The re-emergence of Taliban rule has triggered the departure of thousands of highly skilled Afghans from what is already one of the world’s most under-developed nations.
As the insurgents continue to tighten their grip, people with “a wealth of skills and experience” are “joining a brain drain of such grave proportions that even the Taliban, faced with running one of the world’s poorest countries, has taken notice with dismay”, said the Los Angeles Times.
“The exodus of talent further erases what little gains were made in America’s 20-year experiment in nation building,” the paper added.

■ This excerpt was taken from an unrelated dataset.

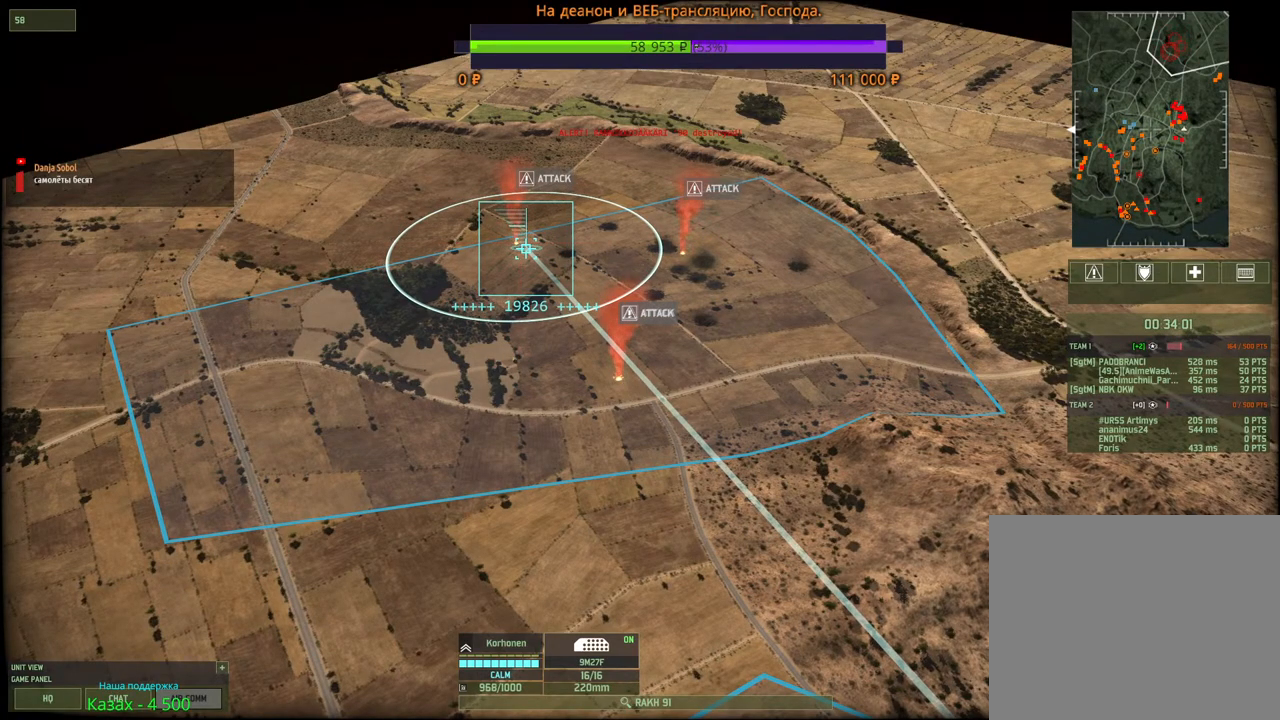
{"keys": ["d", "s"], "mouse": [], "events": [[33, "mouse_right", "up"], [333, "d", "down"], [417, "shift", "up"], [433, "s", "down"]]}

And as Foreign Policy noted, the Taliban’s repressive regime is driving out “the very people they need to make the country governable”.
‘Losing the best’
Many of the fleeing Afghans are “former government employees, human rights activists, journalists, and other architects of civil society” who along with their families are now facing “nearly unprecedented danger”, Foreign Policy said.
As Taliban soldiers continue to go door-to-door in search of those who worked alongside US and Nato forces, Afghanistan risks “losing the best” of its highly educated and skilled workforce, Alias Wardak, a senior adviser on energy and water to the Afghan Finance Ministry, told the Los Angeles Times.
Wardak is based in Germany but has “set up a six-person team of facilitators” who are helping hundreds of Afghans every day to “fill out and submit immigration forms”, the paper added.
“If someone calls you and there’s an opportunity [to leave], we’re not in a position to convince them to stay,” he said. “But on the other hand, what will happen to this country? Who will work in the administration? In the private sector?
“They will go to the West. Their family will be safe and they will have their life.”
‘Loss of human capital’
Women in Afghanistan are reportedly “burning their degree certificates” to avoid being targeted by the Taliban, said The Atlantic.
The Telegraph reported that amid efforts by the extremists to stop “skilled and qualified Afghans, particularly women, from returning to their jobs”, thousands of Afghans of both sexes are believed to be “waiting, some in hiding, for their visas to be processed to leave Afghanistan”.
Some “have spoken of their despair at being forced to stay in the country by the Taliban”, the paper added.
Zabihullah Mujahid, the Taliban’s chief spokesperson, has blamed the US for encouraging “Afghan experts” to leave. “The doctors and academics of Afghanistan should not leave this country, they should work in their own specialist areas,” he said last month.
In a country where “the rate of literacy is still 43%, and only 9.7% of the population continues their education beyond secondary school”, the loss of many of the “best and brightest” in the labour force “is a colossal loss of human capital”, said The Telegraph.